SpRY-mediated Screens Facilitate Functional Dissection of Non-coding Sequences at Single-base Resolution

Overview

Journal Cell Genom

Date 2024 Jun 18

PMID 38889719

Authors

Yao Yao

Zhiwei Zhou

Xiaoling Wang

Zhirui Liu

Yixin Zhai

Xiaolin Chi

Jingyi Du

Liheng Luo

Zhigang Zhao

Xiaoyue Wang

Chaoyou Xue

Shuquan Rao

Affiliations

Soon will be listed here.

Abstract

CRISPR mutagenesis screens conducted with SpCas9 and other nucleases have identified certain cis-regulatory elements and genetic variants but at a limited resolution due to the absence of protospacer adjacent motif (PAM) sequences.
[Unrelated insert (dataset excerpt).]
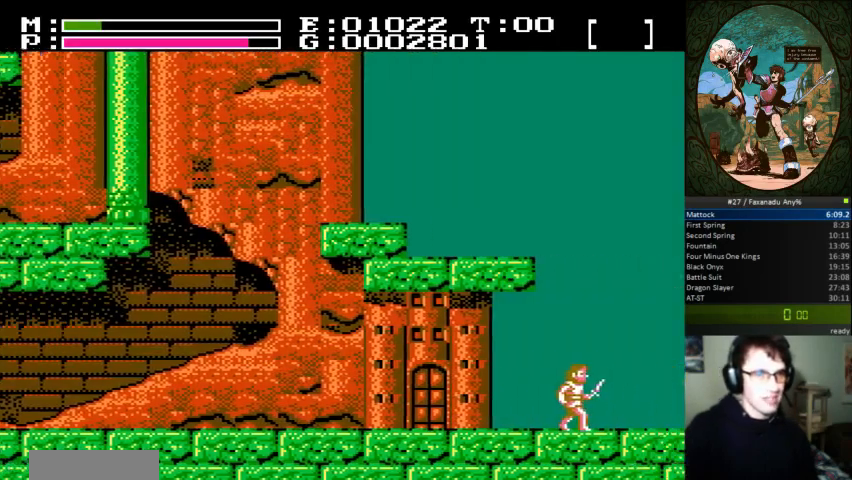
{"dt_ms": 500, "buttons": ["DPAD_RIGHT"], "events": []}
Here, leveraging the broad targeting scope of the near-PAMless SpRY variant, we have demonstrated that saturated SpRY mutagenesis and base editing screens can faithfully identify functional regulatory elements and essential genetic variants for target gene expression at single-base resolution. We further extended this methodology to investigate a genome-wide association study (GWAS) locus at 10q22.1 associated with a red blood cell trait, where we identified potential enhancers regulating HK1 gene expression, despite not all of these enhancers exhibiting typical chromatin signatures. More importantly, our saturated base editing screens pinpoint multiple causal variants within this locus that would otherwise be missed by Bayesian statistical fine-mapping. Our approach is generally applicable to functional interrogation of all non-coding genomic elements while complementing other high-coverage CRISPR screens.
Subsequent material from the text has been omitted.